While it is too soon to assess the success of the JeffMD curriculum, the first cohort of ACE schools across the country report that board scores have remained the same  or increased slightly.

A Different Path

JeffMD covers all of the traditional medical school education—
fundamental science, anatomy, biochemistry, etc.—but there is a stronger focus on case studies and problem-solving. Relevant science instruction is combined with increasing clinical experience, as putting theory into practice helps to solidify the knowledge. While first-year students only interact with patients as support staff, as their knowledge increases, so do their responsibilities. 

Tykocinski says the program takes education beyond competencies to the cultivation of clinical intuitions and judgment. “It develops cross-cutting ways of thinking, reengaging the Oslerian art of medicine alongside Flexner’s science of medicine.”

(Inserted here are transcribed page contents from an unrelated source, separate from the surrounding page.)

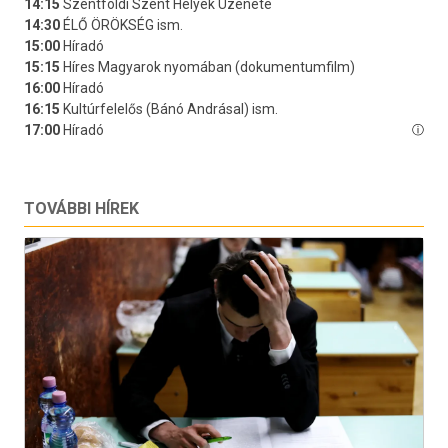
TOVÁBBI HÍREK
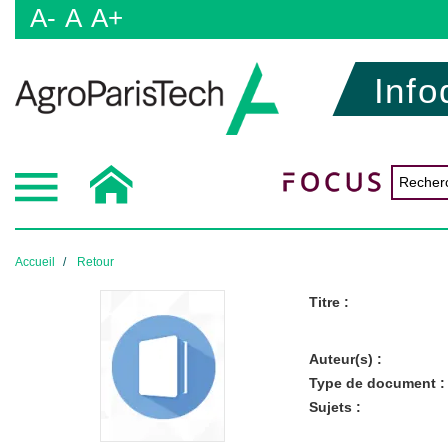
A-
A
A+
Info
Accueil
Retour
Titre :
Auteur(s) :
Type de document :
Sujets :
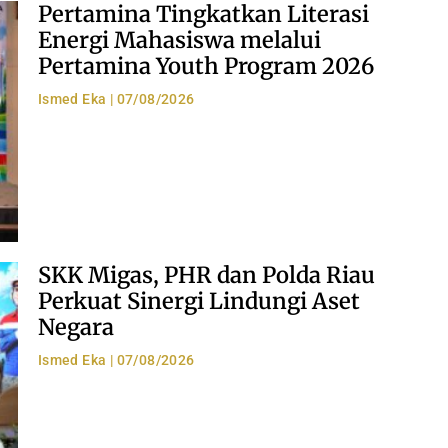
Pertamina Tingkatkan Literasi
Energi Mahasiswa melalui
Pertamina Youth Program 2026
Ismed Eka
07/08/2026
SKK Migas, PHR dan Polda Riau
Perkuat Sinergi Lindungi Aset
Negara
Ismed Eka
07/08/2026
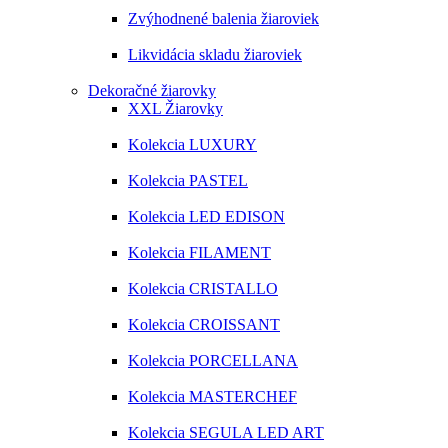
Zvýhodnené balenia žiaroviek
Likvidácia skladu žiaroviek
Dekoračné žiarovky
XXL Žiarovky
Kolekcia LUXURY
Kolekcia PASTEL
Kolekcia LED EDISON
Kolekcia FILAMENT
Kolekcia CRISTALLO
Kolekcia CROISSANT
Kolekcia PORCELLANA
Kolekcia MASTERCHEF
Kolekcia SEGULA LED ART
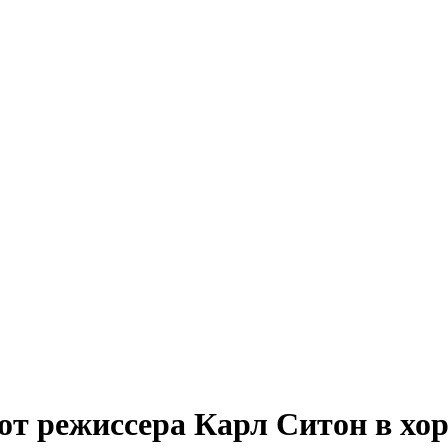
т режиссера Карл Ситон в хо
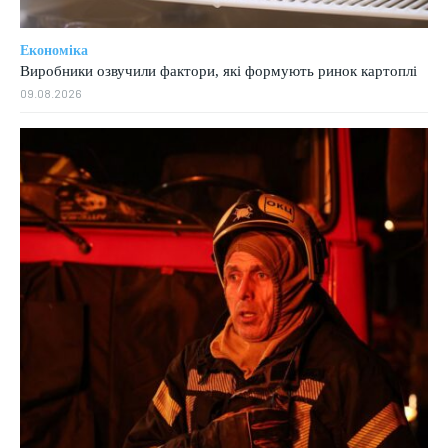
Економіка
Виробники озвучили фактори, які формують ринок картоплі
09.08.2026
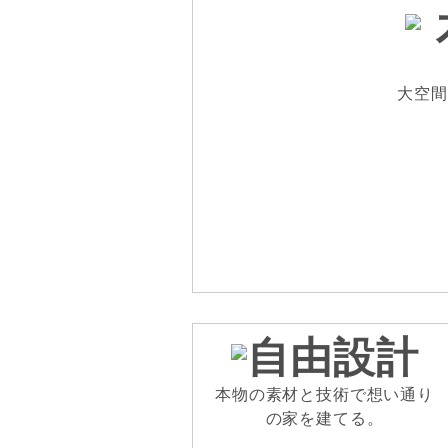
大空間
本物の素材と技術で想い通り
の家を建てる。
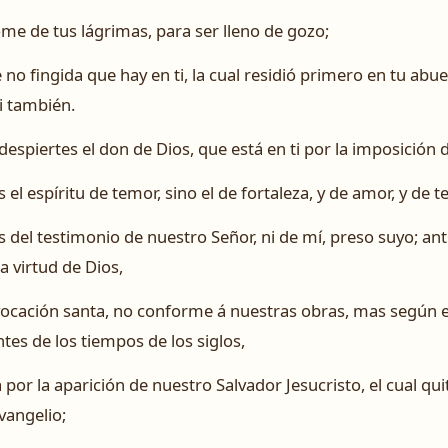
e de tus lágrimas, para ser lleno de gozo;
no fingida que hay en ti, la cual residió primero en tu abu
ti también.
 despiertes el don de Dios, que está en ti por la imposición
el espíritu de temor, sino el de fortaleza, y de amor, y de 
 del testimonio de nuestro Señor, ni de mí, preso suyo; ant
a virtud de Dios,
ocación santa, no conforme á nuestras obras, mas según el 
tes de los tiempos de los siglos,
or la aparición de nuestro Salvador Jesucristo, el cual quitó
evangelio;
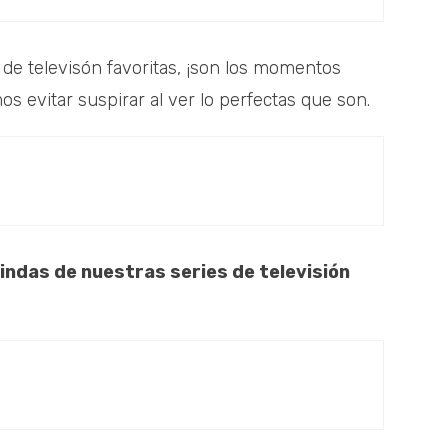
 de televisón favoritas, ¡son los momentos
 evitar suspirar al ver lo perfectas que son.
indas de nuestras series de televisión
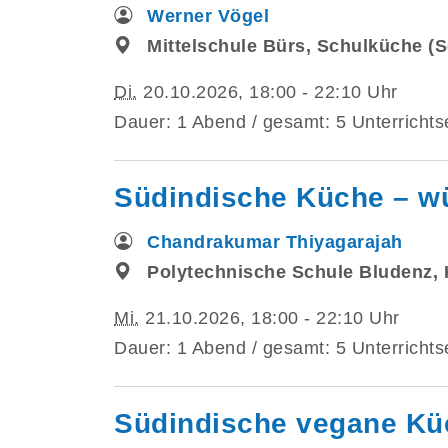
Werner Vögel
Mittelschule Bürs, Schulküche (S
Di.
20.10.2026, 18:00 - 22:10 Uhr
Dauer: 1 Abend / gesamt: 5 Unterrichts
Südindische Küche – wü
Chandrakumar Thiyagarajah
Polytechnische Schule Bludenz,
Mi.
21.10.2026, 18:00 - 22:10 Uhr
Dauer: 1 Abend / gesamt: 5 Unterrichts
Südindische vegane Küc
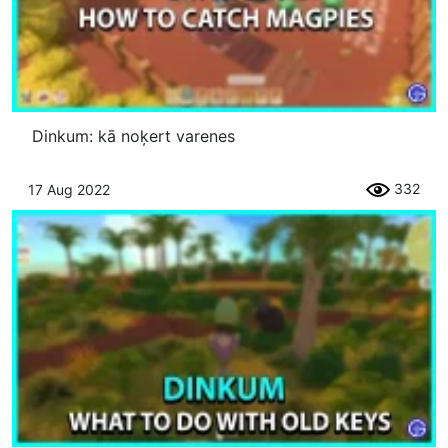
Dinkum: kā noķert varenes
332
17 Aug 2022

The program employs the same methods that progressive schools are using across the country. But what sets JeffMD apart from other schools transitioning away from the traditional training curriculums is an emphasis on the humanities and bedside manner.

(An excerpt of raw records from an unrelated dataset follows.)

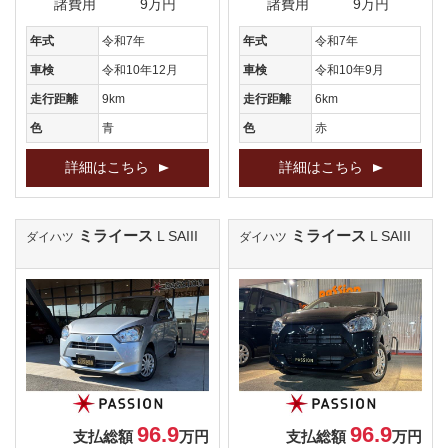
諸費用
9万円
諸費用
9万円
年式
令和7年
年式
令和7年
車検
令和10年12月
車検
令和10年9月
走行距離
9km
走行距離
6km
色
青
色
赤
詳細はこちら
詳細はこちら
ミライース
ミライース
L SAIII
L SAIII
ダイハツ
ダイハツ
96.9
96.9
支払総額
万円
支払総額
万円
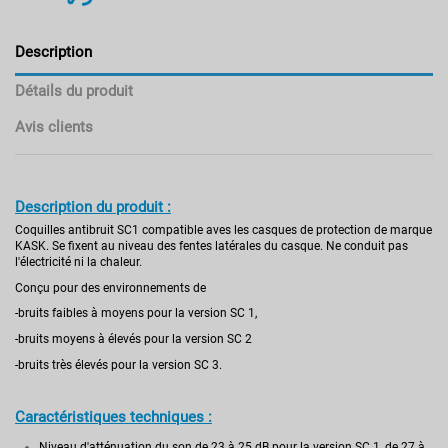
Description
Détails du produit
Avis clients
Description du produit :
Coquilles antibruit SC1 compatible aves les casques de protection de marque
KASK. Se fixent au niveau des fentes latérales du casque. Ne conduit pas
l'électricité ni la chaleur.
Conçu pour des environnements de
-bruits faibles à moyens pour la version SC 1,
-bruits moyens à élevés pour la version SC 2
-bruits très élevés pour la version SC 3.
Caractéristiques techniques :
Niveau d'atténuation du son de 23 à 25 dB pour la version SC 1, de 27 à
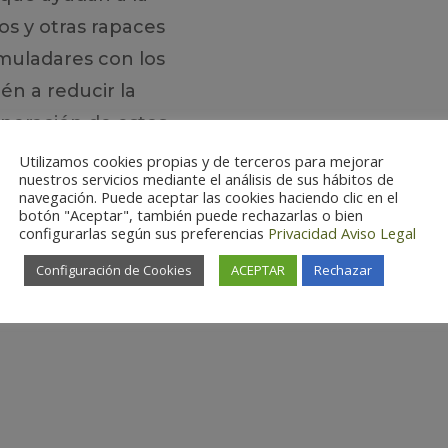
s y otras rapaces
muladares con los
én a reducir la
cineración de estos
Utilizamos cookies propias y de terceros para mejorar
nuestros servicios mediante el análisis de sus hábitos de
navegación. Puede aceptar las cookies haciendo clic en el
0, que compartimos
botón "Aceptar", también puede rechazarlas o bien
configurarlas según sus preferencias
Privacidad
Aviso Legal
portantes para la
durante los meses
Configuración de Cookies
ACEPTAR
Rechazar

“We are bringing back the art of medicine,” explains Ziring. “During the period when scientific knowledge exploded, emphasis in instruction was put on the memorization of information. The art of conversation, communication, and building patient trust all became secondary to that. Now, with all the technological support to help retrieve factual information, physicians are free to pursue the other aspects of a healing relationship.”

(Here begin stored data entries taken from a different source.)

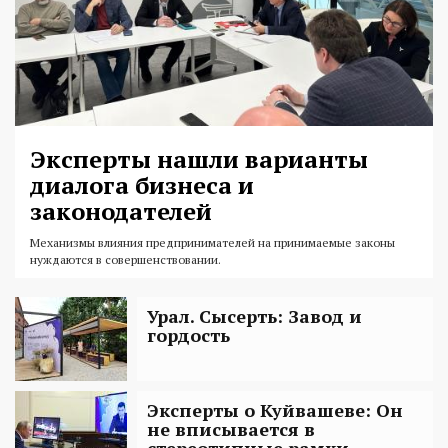
Эксперты нашли варианты
диалога бизнеса и
законодателей
Механизмы влияния предпринимателей на принимаемые законы
нуждаются в совершенствовании.
Урал. Сысерть: Завод и
гордость
Эксперты о Куйвашеве: Он
не вписывается в
стереотипные рамки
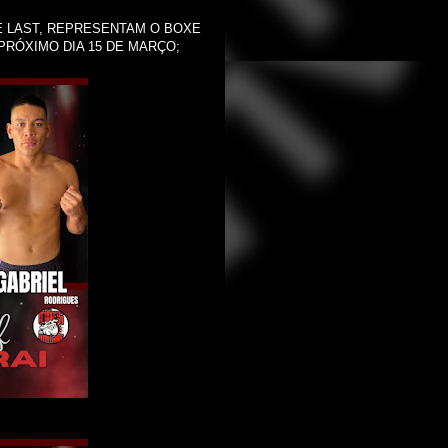
E LAST, REPRESENTAM O BOXE
 PRÓXIMO DIA 15 DE MARÇO;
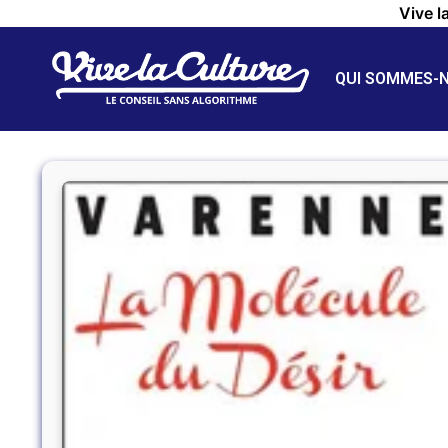
Vive l
QUI SOMMES-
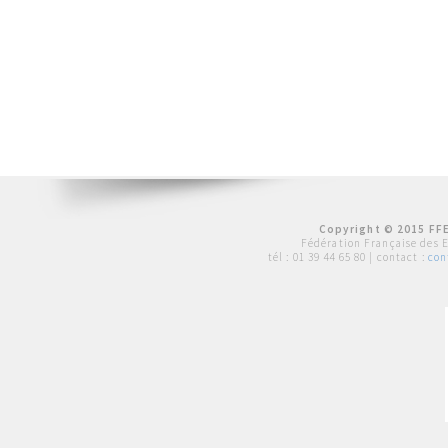
Copyright © 2015 FFE
Fédération Française des 
tél :
01 39 44 65 80
| contact :
con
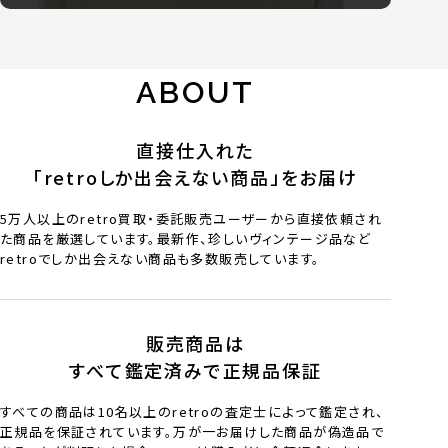
ABOUT
直接仕入れた
「retroしか出会えない商品」をお届け
5万人以上のretro買取・委託販売ユーザーから直接依頼され
た商品を厳選しています。最新作、珍しいヴィンテージ品など
retroでしか出会えない商品も多数販売しています。
販売商品は
すべて鑑定済みで正規品保証
すべての商品は10名以上のretroの査定士によって鑑定され、
正規品を保証されています。万が一お届けした商品が偽造品で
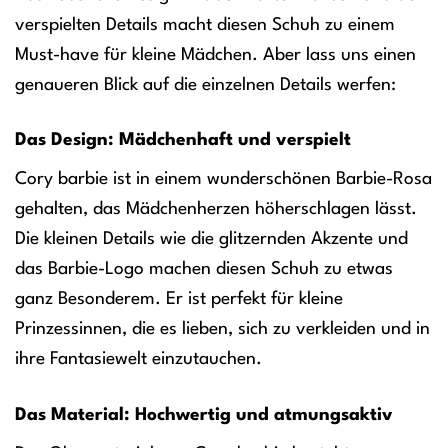
verspielten Details macht diesen Schuh zu einem
Must-have für kleine Mädchen. Aber lass uns einen
genaueren Blick auf die einzelnen Details werfen:
Das Design: Mädchenhaft und verspielt
Cory barbie ist in einem wunderschönen Barbie-Rosa
gehalten, das Mädchenherzen höherschlagen lässt.
Die kleinen Details wie die glitzernden Akzente und
das Barbie-Logo machen diesen Schuh zu etwas
ganz Besonderem. Er ist perfekt für kleine
Prinzessinnen, die es lieben, sich zu verkleiden und in
ihre Fantasiewelt einzutauchen.
Das Material: Hochwertig und atmungsaktiv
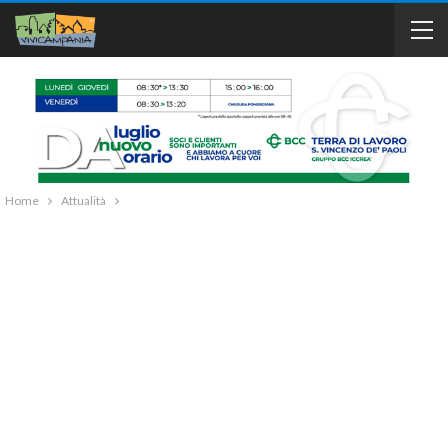
Home
Attualità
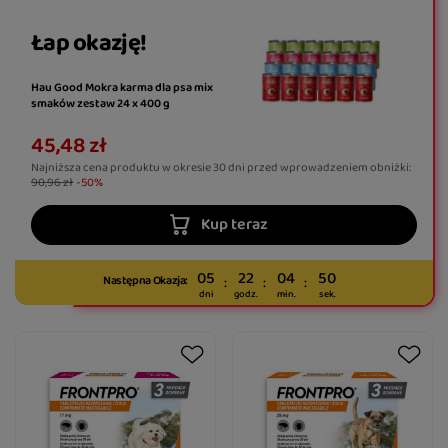
Łap okazję!
Hau Good Mokra karma dla psa mix
smaków zestaw 24 x 400 g
45,48 zł
Najniższa cena produktu w okresie 30 dni przed wprowadzeniem obniżki:
90,96 zł
-50%
Kup teraz
05
22
04
50
Następna Okazja:
dni
godz.
min.
sek.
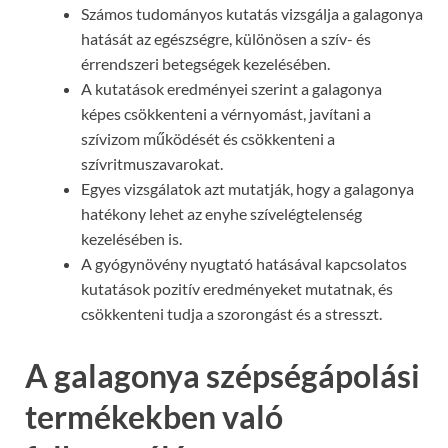
Számos tudományos kutatás vizsgálja a galagonya
hatását az egészségre, különösen a szív- és
érrendszeri betegségek kezelésében.
A kutatások eredményei szerint a galagonya
képes csökkenteni a vérnyomást, javítani a
szívizom működését és csökkenteni a
szívritmuszavarokat.
Egyes vizsgálatok azt mutatják, hogy a galagonya
hatékony lehet az enyhe szívelégtelenség
kezelésében is.
A gyógynövény nyugtató hatásával kapcsolatos
kutatások pozitív eredményeket mutatnak, és
csökkenteni tudja a szorongást és a stresszt.
A galagonya szépségápolási
termékekben való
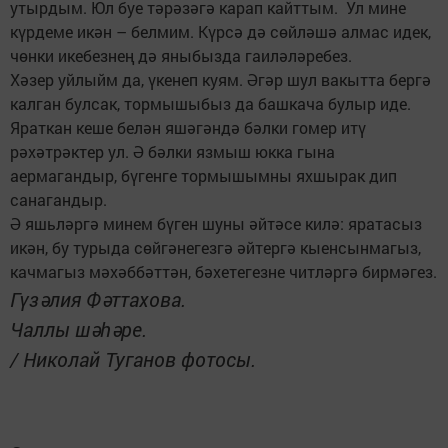
утырдым. Юл буе тәрәзәгә карап кайттым. Ул мине
күрдеме икән – белмим. Күрсә дә сөйләшә алмас идек,
чөнки икебезнең дә яныбызда гаиләләребез.
Хәзер уйлыйм да, үкенеп куям. Әгәр шул вакытта бергә
калган булсак, тормышыбыз да башкача булыр иде.
Яраткан кеше белән яшәгәндә бәлки гомер итү
рәхәтрәктер ул. Ә бәлки язмыш юкка гына
аермагандыр, бүгенге тормышымны яхшырак дип
санагандыр.
Ә яшьләргә минем бүген шуны әйтәсе килә: яратасыз
икән, бу турыда сөйгәнегезгә әйтергә кыенсынмагыз,
качмагыз мәхәббәттән, бәхетегезне читләргә бирмәгез.
Гүзәлия Фәттахова.
Чаллы шәһәре.
/ Николай Туганов фотосы.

Students in JeffMD are required to take humanities courses such as Healing Art, Medical Spanish, and Art Appreciation. While a class that requires medical students
to visit an art museum might sound strange, Ziring explains that viewing and discussing paintings helps future doctors understand nonverbal behavior and improves their ability
to process nonverbal communication.

“There is a growing recognition that no matter how much technology we have, healing really comes back to the relationship between the people receiving care and people giving care—how fundamental a caring relationship is to healing.”

And while JeffMD is very focused on the care of the patient, there is also a wellness component for the student built into the curriculum. Studies show that medical students come into school with less depression, and are better adjusted, than their age-match peers. However, by the third year they surpass their age-match peers in depression. The American Foundation for Suicide Prevention reports that medical students suffer from depression at rates 15 to 30 percent greater than the general population; in addition,
a study published in the Journal of the American Medical Association

in 2016 found that 1 in 10 medical school students experience suicidal thoughts.

“The small-group setting allows for a more robust support  network—it helps them form close relationships with their fellow students and allows the facilitators to notice if someone is struggling so they can reach out and ask ‘are you okay … can I help you?’” Ziring says. “That kind of thing wouldn’t happen in a large lecture hall setting.”

Change Is Hard

While Ziring enthusiastically calls the program “shiny and new,” not everyone was immediately open to the change. “There’s been a lot of pushback,” she says. “For some students it’s the fear of the unknown, and for many faculty members, there has been the attitude ‘the old way was good enough for me, so it’s good enough for someone else.’” 

Nevertheless, as the first cohort finishes the academic year, the program is winning over both faculty and students alike. “Some people say, ‘If it ain’t broke don’t fix it.’ I say, ‘Okay, it wasn’t broken, but do you really think it was as good as we could make it?’” Ziring says. “This is an amazing opportunity to do better—and we are taking full advantage  of that opportunity.”